While reading through the material below, copy each line that holds the word "thumb".

### Exercise materials
>>>>

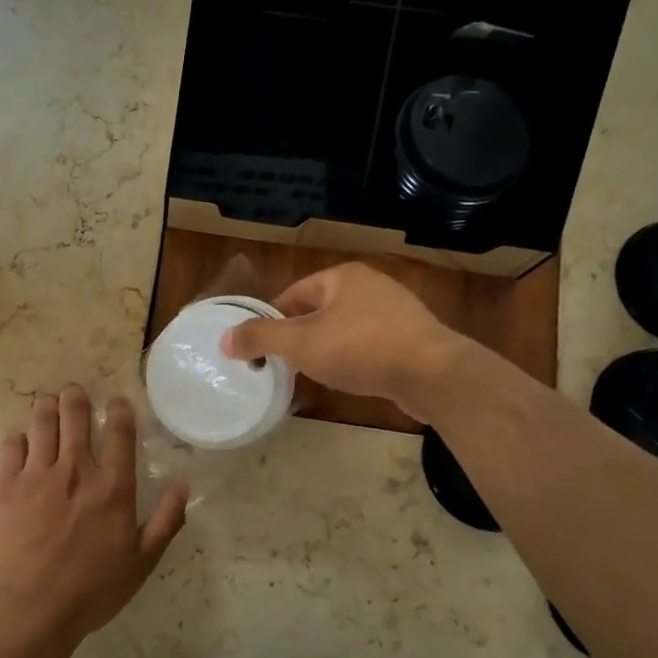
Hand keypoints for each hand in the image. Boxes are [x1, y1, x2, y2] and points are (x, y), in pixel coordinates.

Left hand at [0, 385, 187, 651]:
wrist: (32, 607)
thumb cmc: (92, 589)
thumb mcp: (142, 561)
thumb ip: (166, 520)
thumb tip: (183, 483)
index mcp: (112, 486)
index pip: (119, 432)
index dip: (119, 409)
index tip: (116, 400)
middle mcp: (75, 469)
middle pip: (75, 415)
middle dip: (75, 396)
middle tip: (74, 391)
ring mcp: (37, 474)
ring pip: (41, 422)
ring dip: (46, 405)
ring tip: (48, 400)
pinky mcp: (6, 485)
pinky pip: (11, 446)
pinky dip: (18, 436)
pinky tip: (21, 438)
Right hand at [222, 263, 469, 420]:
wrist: (432, 373)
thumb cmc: (360, 348)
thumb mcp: (300, 343)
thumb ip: (260, 338)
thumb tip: (225, 339)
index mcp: (342, 277)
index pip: (293, 294)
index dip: (272, 321)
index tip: (261, 349)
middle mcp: (370, 286)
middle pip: (319, 311)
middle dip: (299, 337)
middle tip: (283, 365)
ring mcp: (396, 311)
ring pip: (345, 329)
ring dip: (326, 350)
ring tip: (312, 375)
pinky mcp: (412, 338)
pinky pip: (370, 345)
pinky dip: (354, 360)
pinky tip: (349, 380)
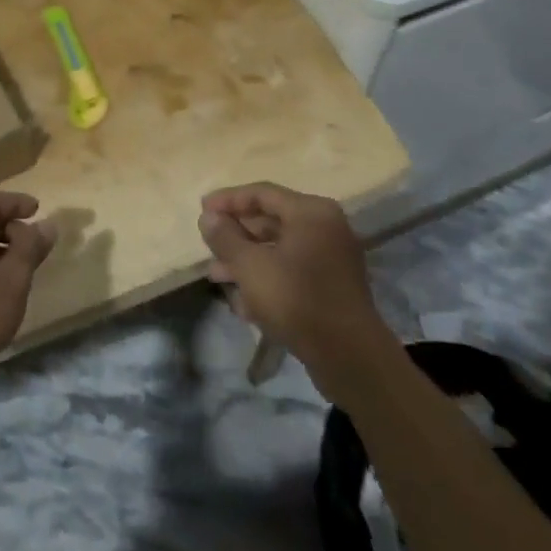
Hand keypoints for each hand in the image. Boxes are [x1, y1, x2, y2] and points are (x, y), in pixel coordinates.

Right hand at [198, 183, 384, 381]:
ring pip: (279, 249)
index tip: (201, 209)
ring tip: (216, 276)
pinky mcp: (331, 287)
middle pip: (271, 220)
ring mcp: (331, 258)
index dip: (228, 200)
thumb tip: (208, 216)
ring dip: (246, 260)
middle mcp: (325, 227)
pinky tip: (242, 302)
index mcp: (310, 212)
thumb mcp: (250, 266)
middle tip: (208, 245)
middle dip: (236, 235)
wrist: (349, 358)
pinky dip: (267, 278)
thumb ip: (225, 237)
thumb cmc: (296, 300)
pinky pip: (292, 271)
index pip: (261, 193)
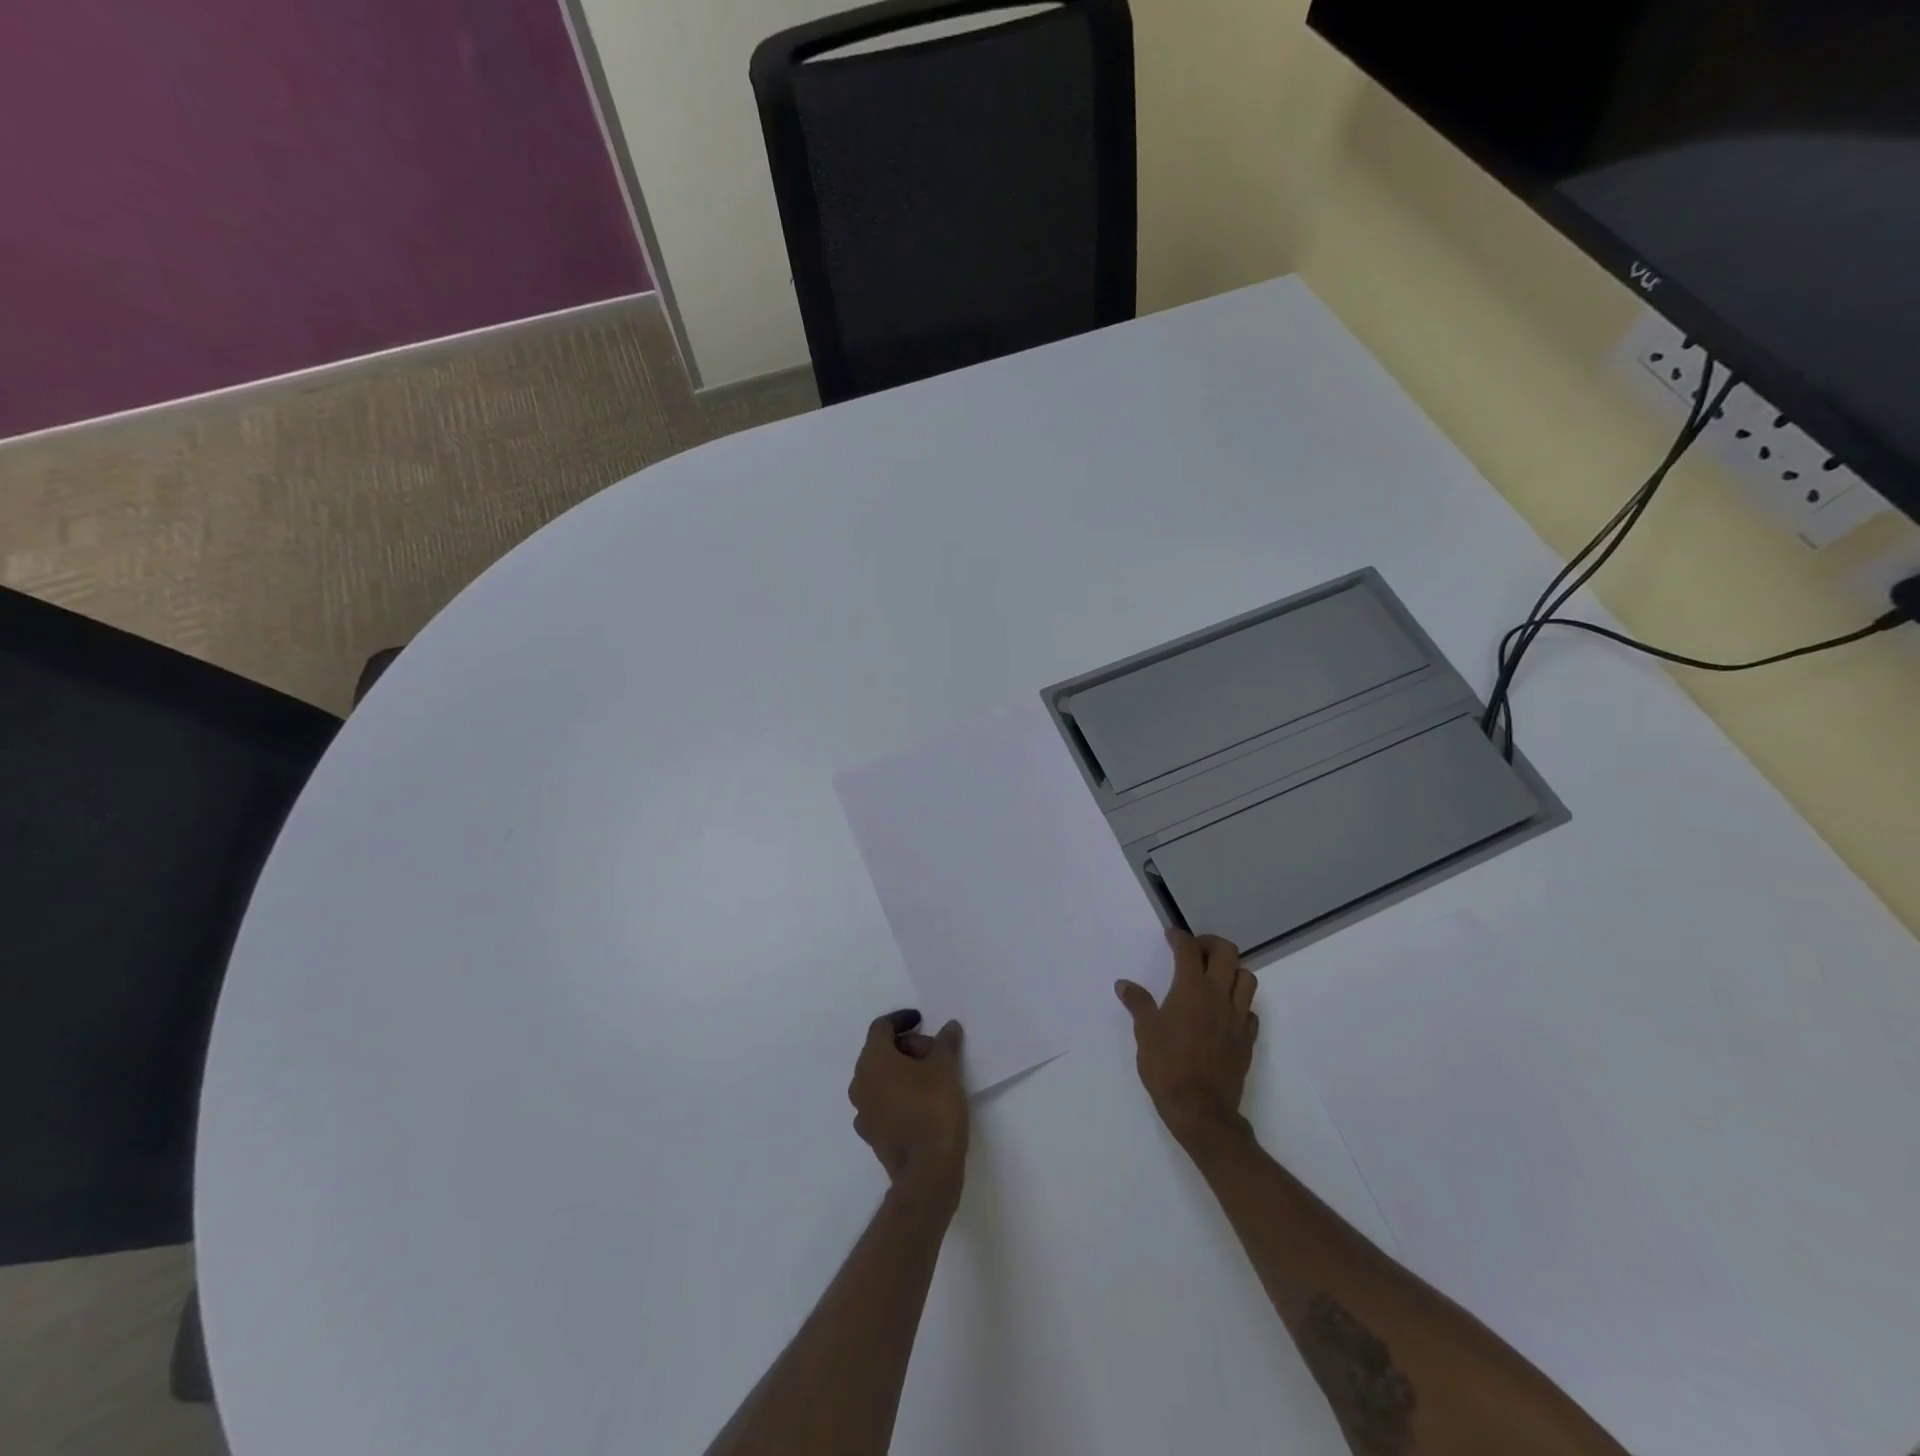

<<<<

### Answer space
thumb cmc: (92, 589)
thumb mcp: (142, 561)
thumb ip: (166, 520)
thumb tip: (183, 483)
thumb cmc: (360, 348)
thumb mcp: (300, 343)
thumb ip: (260, 338)
thumb tip: (225, 339)
thumb tip: (208, 216)
thumb mcp: (250, 266)
thumb ip: (225, 237)
thumb cmc: (296, 300)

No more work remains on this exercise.